--- RAW DATA ---
___
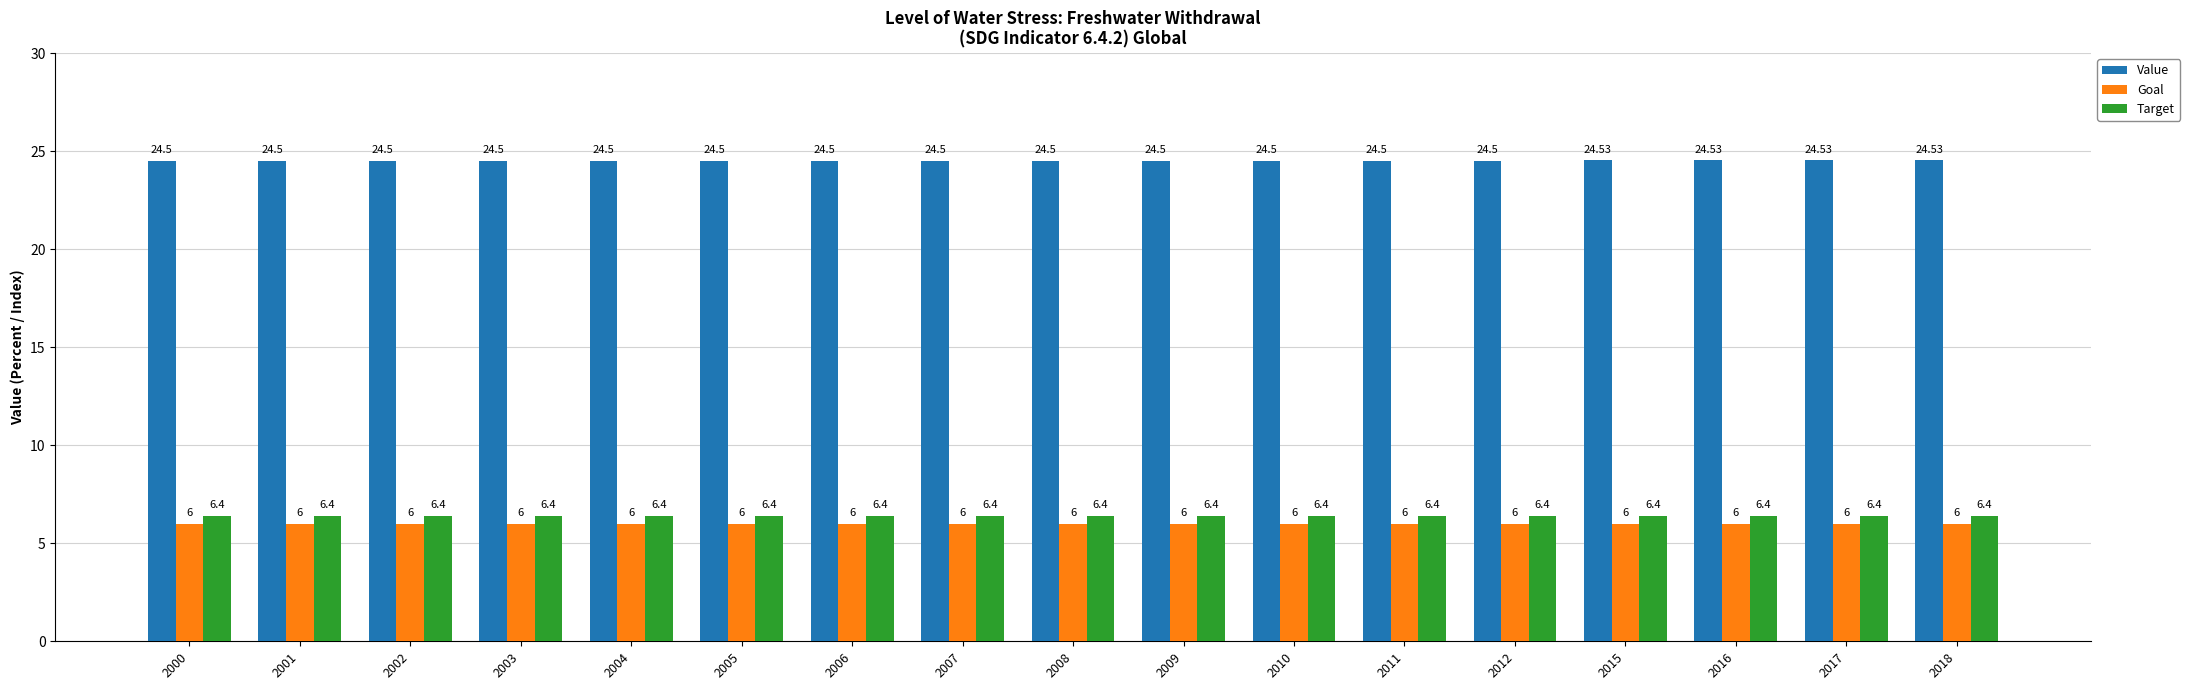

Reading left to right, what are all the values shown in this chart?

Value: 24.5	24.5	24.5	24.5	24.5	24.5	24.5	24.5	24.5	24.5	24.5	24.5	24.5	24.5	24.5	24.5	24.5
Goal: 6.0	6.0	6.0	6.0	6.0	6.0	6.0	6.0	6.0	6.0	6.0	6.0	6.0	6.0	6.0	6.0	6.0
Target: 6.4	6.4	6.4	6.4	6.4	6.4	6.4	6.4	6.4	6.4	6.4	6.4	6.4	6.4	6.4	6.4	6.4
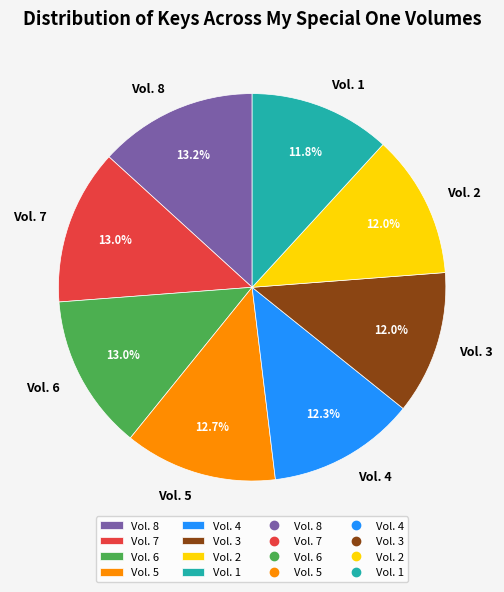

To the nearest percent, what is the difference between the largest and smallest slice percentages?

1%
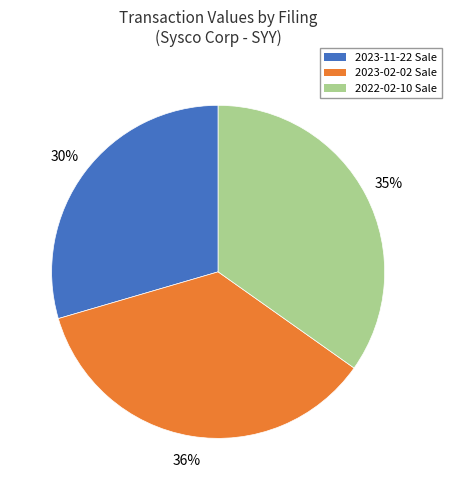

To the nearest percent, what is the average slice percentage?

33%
___
--- PROBLEM TO WORK ON ---
Express every line of the records above as a JSON list of strings, one string per line, with blank lines omitted. Leave the pictures out of the list.

--- SOLUTION BELOW ---
[
  "Reading left to right, what are all the values shown in this chart?",
  "Value: 24.5\t24.5\t24.5\t24.5\t24.5\t24.5\t24.5\t24.5\t24.5\t24.5\t24.5\t24.5\t24.5\t24.5\t24.5\t24.5\t24.5",
  "Goal: 6.0\t6.0\t6.0\t6.0\t6.0\t6.0\t6.0\t6.0\t6.0\t6.0\t6.0\t6.0\t6.0\t6.0\t6.0\t6.0\t6.0",
  "Target: 6.4\t6.4\t6.4\t6.4\t6.4\t6.4\t6.4\t6.4\t6.4\t6.4\t6.4\t6.4\t6.4\t6.4\t6.4\t6.4\t6.4",
  "To the nearest percent, what is the difference between the largest and smallest slice percentages?",
  "1%",
  "To the nearest percent, what is the average slice percentage?",
  "33%"
]